Is it possible to ask Mathematica to give the maximum value of a function over a specific domain?

NMaximize[{f[n], 1 <= n <= 10^6, n ∈ Integers}, n]

(* Out: {63.041, {n -> 2}} *)

You can then get the corresponding symbolic function value using your definition of f[n]:

f[2] // FullSimplify

Exhaustive search is a reasonable method on a small set:

vals = f[N[Range[10^6], 16]]; // AbsoluteTiming
Position[vals, #] -> # &@Max[vals]
(*
  {60.0485, Null}
  {{2}} -> 63.04102181896
*)

Confirm f[2] is the max (with arbitrary-precision, we get evidence that round-off error has not messed up the search):

Nearest[vals, Max[vals], 2]
(*  {63.04102181896, 56.03221153}  *)

MinMax[Precision /@ vals]
(* {3.15971, 14.2151}  <-- results have > 3 digits precision *)

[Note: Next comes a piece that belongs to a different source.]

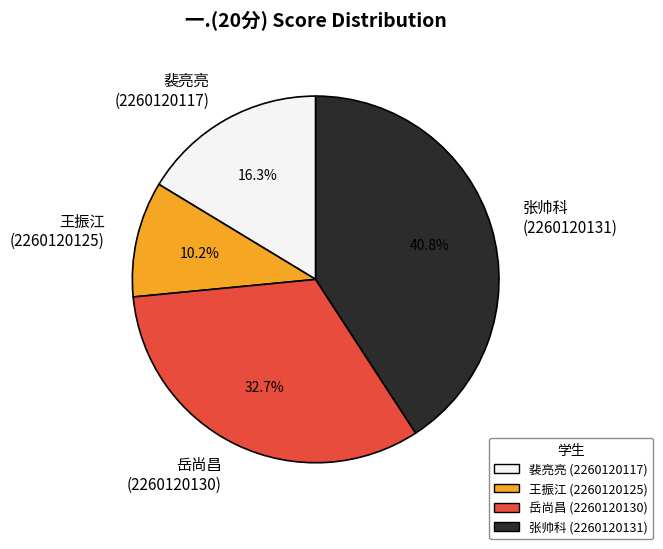

Is there any slice that represents more than half of the pie?

No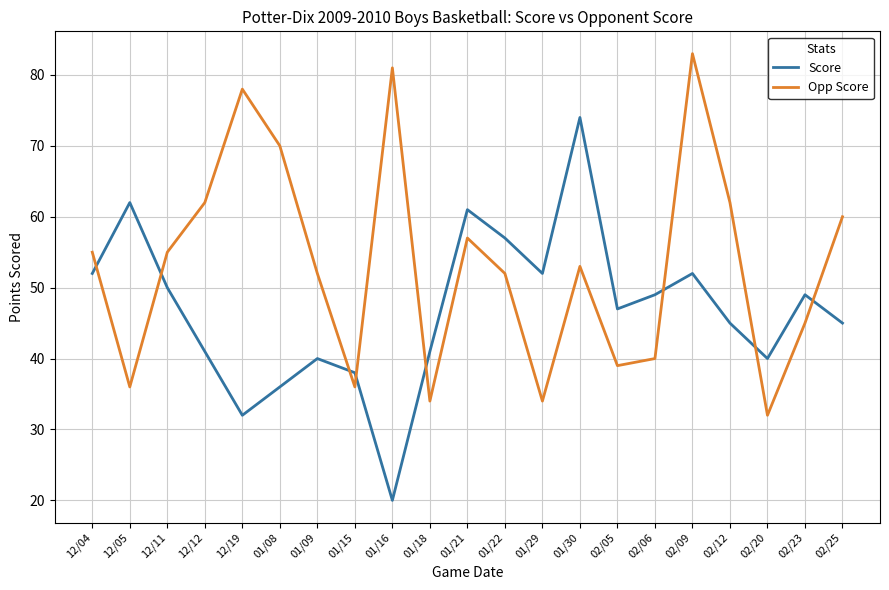

True or false: Score has more than 1 interior local peaks.

True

If you're sure round-off is no problem, machine-precision is faster:

vals = f[N[Range[10^6]]]; // AbsoluteTiming
Position[vals, #] -> # &@Max[vals]
(*
  {1.60528, Null}
  {{2}} -> 63.041
*)

Also, using Simplify[f[n], n \[Element] Integers] is 30-35% faster in this case, but that's because f[n] happens to contain terms like Sin[2 n \[Pi]].